Australia to reopen border from November
Australia will reopen its international border from November, allowing vaccinated travellers into the country for the first time in 18 months.
Currently only citizens and people with exemptions can enter. Outbound travel is also banned without an exemption.
The policy has been praised for helping to suppress Covid, but it has also controversially separated families.
PM Scott Morrison said states with vaccination rates above 80% would get the travel freedoms.
"It's time to give Australians their lives back," he told reporters on Friday.
Australia's mandatory 14-day hotel quarantine - which costs each traveller A$3,000 ($1,600; $2,100) - will be phased out. It will be replaced by a seven-day home quarantine for vaccinated travellers.
However the major airlines have already warned that they are not geared up for a quick ramping up of services.
Sydney, Melbourne and Canberra are currently in lockdown due to outbreaks of the virus.

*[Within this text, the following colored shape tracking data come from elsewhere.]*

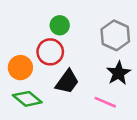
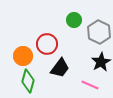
green circle: (60, 25) -> (74, 20), moved
green diamond: (27, 99) -> (28, 81), turned 65

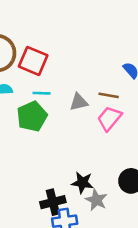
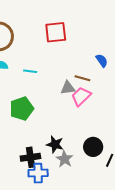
red square: (33, 61) -> (56, 32), moved, turned -35
gray triangle: (79, 102) -> (68, 88), moved
green pentagon: (32, 116) -> (22, 109), moved

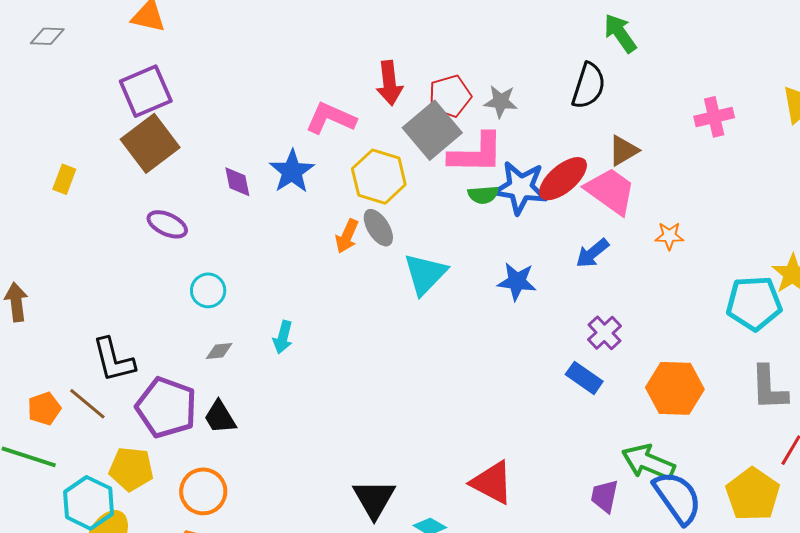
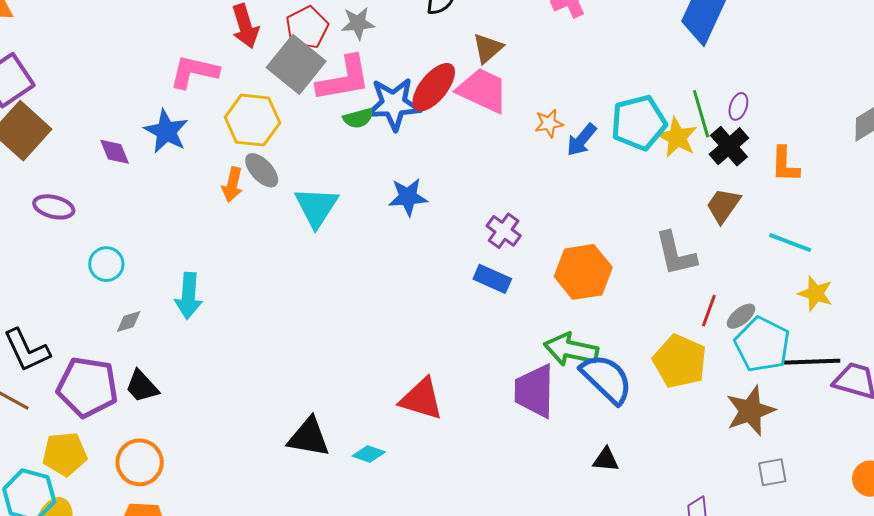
blue arrow: (592, 253) -> (582, 140), moved
cyan pentagon: (754, 303) -> (639, 123), moved
cyan arrow: (283, 337) -> (189, 296), size x1.4
purple trapezoid: (604, 496) -> (534, 391), size x1.6
black triangle: (374, 499) -> (309, 437), turned -39

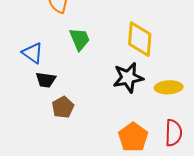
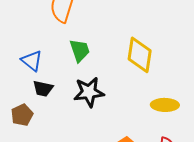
black star: (128, 78) -> (89, 92), moved
brown pentagon: (63, 107) -> (22, 115), moved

That has prompted a surge in vaccine uptake in those affected areas in recent months.
New South Wales - which includes Sydney - is on track to be first state to cross the 80% threshold, in a few weeks. Victoria - of which Melbourne is the capital - is not far behind.
But some states - notably Queensland and Western Australia - have threatened to keep their borders closed until vaccine rates are even higher.
These states have managed to maintain Covid rates of or near zero, after shutting their borders to states with infections.
Key vaccination thresholds are also part of Australia's broader plan to emerge from lockdowns and "live with the virus".
Sydney - site of Australia's largest airport - is due to come out of a 13-week lockdown on 11 October.
At present, people can leave Australia only for exceptional reasons such as essential work or visiting a dying relative.